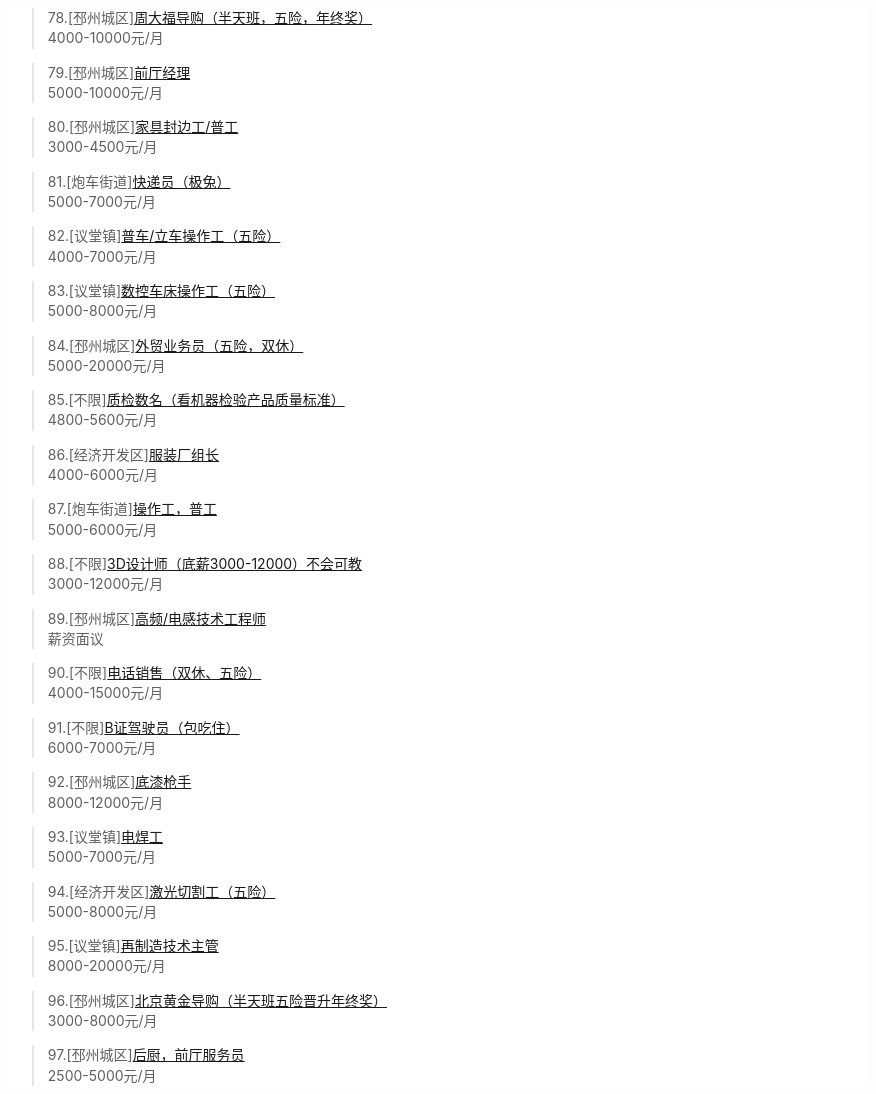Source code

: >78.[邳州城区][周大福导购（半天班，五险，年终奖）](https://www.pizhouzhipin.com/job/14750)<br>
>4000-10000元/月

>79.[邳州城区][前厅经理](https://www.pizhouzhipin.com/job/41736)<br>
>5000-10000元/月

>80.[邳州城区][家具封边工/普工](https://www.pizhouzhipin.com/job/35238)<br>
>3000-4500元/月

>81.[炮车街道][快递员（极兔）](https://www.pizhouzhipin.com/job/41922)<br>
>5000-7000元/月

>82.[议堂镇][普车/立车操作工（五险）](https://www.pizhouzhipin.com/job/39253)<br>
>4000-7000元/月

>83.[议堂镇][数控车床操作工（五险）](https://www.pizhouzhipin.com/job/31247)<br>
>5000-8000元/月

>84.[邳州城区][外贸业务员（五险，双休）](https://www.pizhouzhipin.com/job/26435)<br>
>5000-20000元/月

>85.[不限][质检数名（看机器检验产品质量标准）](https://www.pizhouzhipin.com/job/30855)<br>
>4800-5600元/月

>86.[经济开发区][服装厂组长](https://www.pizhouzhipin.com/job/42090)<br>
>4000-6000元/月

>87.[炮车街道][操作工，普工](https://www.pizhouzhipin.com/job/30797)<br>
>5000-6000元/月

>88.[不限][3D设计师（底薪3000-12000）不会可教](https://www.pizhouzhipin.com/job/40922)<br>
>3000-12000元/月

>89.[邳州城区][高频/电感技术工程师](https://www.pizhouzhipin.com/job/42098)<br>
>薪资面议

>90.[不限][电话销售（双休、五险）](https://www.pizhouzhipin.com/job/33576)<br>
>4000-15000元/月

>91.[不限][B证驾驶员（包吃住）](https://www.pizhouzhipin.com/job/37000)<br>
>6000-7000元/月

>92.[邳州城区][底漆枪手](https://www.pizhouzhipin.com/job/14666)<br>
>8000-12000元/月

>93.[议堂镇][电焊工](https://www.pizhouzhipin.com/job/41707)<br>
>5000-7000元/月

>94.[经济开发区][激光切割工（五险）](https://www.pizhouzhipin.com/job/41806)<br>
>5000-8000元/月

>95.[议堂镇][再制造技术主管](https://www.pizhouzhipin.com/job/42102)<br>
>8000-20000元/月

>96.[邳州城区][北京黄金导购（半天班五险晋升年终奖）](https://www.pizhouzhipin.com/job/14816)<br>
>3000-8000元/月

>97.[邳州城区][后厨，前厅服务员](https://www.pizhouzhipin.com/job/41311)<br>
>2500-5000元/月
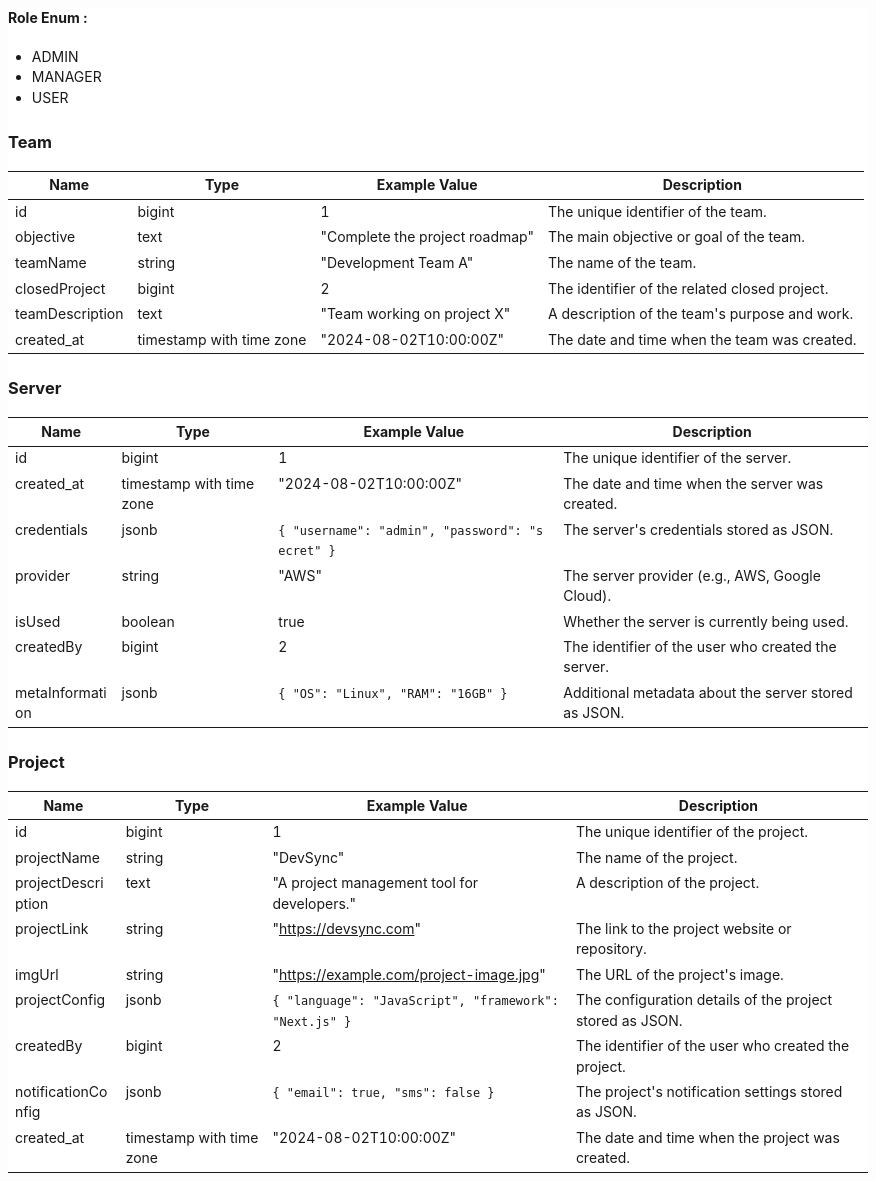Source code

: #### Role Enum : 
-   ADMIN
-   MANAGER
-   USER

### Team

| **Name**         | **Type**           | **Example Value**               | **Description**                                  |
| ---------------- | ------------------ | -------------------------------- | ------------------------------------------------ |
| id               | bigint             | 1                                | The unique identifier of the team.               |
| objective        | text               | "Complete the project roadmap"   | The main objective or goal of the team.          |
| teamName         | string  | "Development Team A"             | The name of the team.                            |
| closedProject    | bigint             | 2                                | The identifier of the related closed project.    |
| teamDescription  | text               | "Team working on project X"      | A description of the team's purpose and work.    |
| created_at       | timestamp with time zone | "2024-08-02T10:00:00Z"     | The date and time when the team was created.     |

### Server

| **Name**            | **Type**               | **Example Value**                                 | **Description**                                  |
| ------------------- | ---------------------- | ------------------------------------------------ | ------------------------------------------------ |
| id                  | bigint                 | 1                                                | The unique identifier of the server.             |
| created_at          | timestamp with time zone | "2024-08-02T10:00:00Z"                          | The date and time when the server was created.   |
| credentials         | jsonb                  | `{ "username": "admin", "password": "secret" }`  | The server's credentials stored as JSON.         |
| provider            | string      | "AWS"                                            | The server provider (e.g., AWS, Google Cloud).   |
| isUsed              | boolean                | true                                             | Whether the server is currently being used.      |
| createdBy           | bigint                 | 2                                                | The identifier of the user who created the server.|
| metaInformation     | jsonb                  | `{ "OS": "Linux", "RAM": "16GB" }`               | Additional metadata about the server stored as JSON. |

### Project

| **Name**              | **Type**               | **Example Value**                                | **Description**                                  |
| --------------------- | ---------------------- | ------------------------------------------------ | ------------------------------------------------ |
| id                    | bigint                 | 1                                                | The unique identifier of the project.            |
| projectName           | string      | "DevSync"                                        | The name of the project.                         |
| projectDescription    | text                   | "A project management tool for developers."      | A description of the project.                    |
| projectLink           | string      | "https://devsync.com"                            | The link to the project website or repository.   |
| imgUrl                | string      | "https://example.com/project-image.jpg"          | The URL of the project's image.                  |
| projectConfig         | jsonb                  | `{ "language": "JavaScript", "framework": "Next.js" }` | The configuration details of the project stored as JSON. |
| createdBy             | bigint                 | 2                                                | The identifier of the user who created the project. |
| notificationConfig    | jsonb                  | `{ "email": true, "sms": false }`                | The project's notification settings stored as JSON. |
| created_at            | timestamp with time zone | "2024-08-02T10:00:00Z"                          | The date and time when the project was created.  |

--- --- ---

Your instructions –
The answer must be the full set of records, repeated exactly, with no pictures.

Output below –
Source code

: >78.[邳州城区][周大福导购（半天班，五险，年终奖）](https://www.pizhouzhipin.com/job/14750)<br>
>4000-10000元/月

>79.[邳州城区][前厅经理](https://www.pizhouzhipin.com/job/41736)<br>
>5000-10000元/月

>80.[邳州城区][家具封边工/普工](https://www.pizhouzhipin.com/job/35238)<br>
>3000-4500元/月

>81.[炮车街道][快递员（极兔）](https://www.pizhouzhipin.com/job/41922)<br>
>5000-7000元/月

>82.[议堂镇][普车/立车操作工（五险）](https://www.pizhouzhipin.com/job/39253)<br>
>4000-7000元/月

>83.[议堂镇][数控车床操作工（五险）](https://www.pizhouzhipin.com/job/31247)<br>
>5000-8000元/月

>84.[邳州城区][外贸业务员（五险，双休）](https://www.pizhouzhipin.com/job/26435)<br>
>5000-20000元/月

>85.[不限][质检数名（看机器检验产品质量标准）](https://www.pizhouzhipin.com/job/30855)<br>
>4800-5600元/月

>86.[经济开发区][服装厂组长](https://www.pizhouzhipin.com/job/42090)<br>
>4000-6000元/月

>87.[炮车街道][操作工，普工](https://www.pizhouzhipin.com/job/30797)<br>
>5000-6000元/月

>88.[不限][3D设计师（底薪3000-12000）不会可教](https://www.pizhouzhipin.com/job/40922)<br>
>3000-12000元/月

>89.[邳州城区][高频/电感技术工程师](https://www.pizhouzhipin.com/job/42098)<br>
>薪资面议

>90.[不限][电话销售（双休、五险）](https://www.pizhouzhipin.com/job/33576)<br>
>4000-15000元/月

>91.[不限][B证驾驶员（包吃住）](https://www.pizhouzhipin.com/job/37000)<br>
>6000-7000元/月

>92.[邳州城区][底漆枪手](https://www.pizhouzhipin.com/job/14666)<br>
>8000-12000元/月

>93.[议堂镇][电焊工](https://www.pizhouzhipin.com/job/41707)<br>
>5000-7000元/月

>94.[经济开发区][激光切割工（五险）](https://www.pizhouzhipin.com/job/41806)<br>
>5000-8000元/月

>95.[议堂镇][再制造技术主管](https://www.pizhouzhipin.com/job/42102)<br>
>8000-20000元/月

>96.[邳州城区][北京黄金导购（半天班五险晋升年终奖）](https://www.pizhouzhipin.com/job/14816)<br>
>3000-8000元/月

>97.[邳州城区][后厨，前厅服务员](https://www.pizhouzhipin.com/job/41311)<br>
>2500-5000元/月
Source code

: #### Role Enum : 
-   ADMIN
-   MANAGER
-   USER

### Team

| **Name**         | **Type**           | **Example Value**               | **Description**                                  |
| ---------------- | ------------------ | -------------------------------- | ------------------------------------------------ |
| id               | bigint             | 1                                | The unique identifier of the team.               |
| objective        | text               | "Complete the project roadmap"   | The main objective or goal of the team.          |
| teamName         | string  | "Development Team A"             | The name of the team.                            |
| closedProject    | bigint             | 2                                | The identifier of the related closed project.    |
| teamDescription  | text               | "Team working on project X"      | A description of the team's purpose and work.    |
| created_at       | timestamp with time zone | "2024-08-02T10:00:00Z"     | The date and time when the team was created.     |

### Server

| **Name**            | **Type**               | **Example Value**                                 | **Description**                                  |
| ------------------- | ---------------------- | ------------------------------------------------ | ------------------------------------------------ |
| id                  | bigint                 | 1                                                | The unique identifier of the server.             |
| created_at          | timestamp with time zone | "2024-08-02T10:00:00Z"                          | The date and time when the server was created.   |
| credentials         | jsonb                  | `{ "username": "admin", "password": "secret" }`  | The server's credentials stored as JSON.         |
| provider            | string      | "AWS"                                            | The server provider (e.g., AWS, Google Cloud).   |
| isUsed              | boolean                | true                                             | Whether the server is currently being used.      |
| createdBy           | bigint                 | 2                                                | The identifier of the user who created the server.|
| metaInformation     | jsonb                  | `{ "OS": "Linux", "RAM": "16GB" }`               | Additional metadata about the server stored as JSON. |

### Project

| **Name**              | **Type**               | **Example Value**                                | **Description**                                  |
| --------------------- | ---------------------- | ------------------------------------------------ | ------------------------------------------------ |
| id                    | bigint                 | 1                                                | The unique identifier of the project.            |
| projectName           | string      | "DevSync"                                        | The name of the project.                         |
| projectDescription    | text                   | "A project management tool for developers."      | A description of the project.                    |
| projectLink           | string      | "https://devsync.com"                            | The link to the project website or repository.   |
| imgUrl                | string      | "https://example.com/project-image.jpg"          | The URL of the project's image.                  |
| projectConfig         | jsonb                  | `{ "language": "JavaScript", "framework": "Next.js" }` | The configuration details of the project stored as JSON. |
| createdBy             | bigint                 | 2                                                | The identifier of the user who created the project. |
| notificationConfig    | jsonb                  | `{ "email": true, "sms": false }`                | The project's notification settings stored as JSON. |
| created_at            | timestamp with time zone | "2024-08-02T10:00:00Z"                          | The date and time when the project was created.  |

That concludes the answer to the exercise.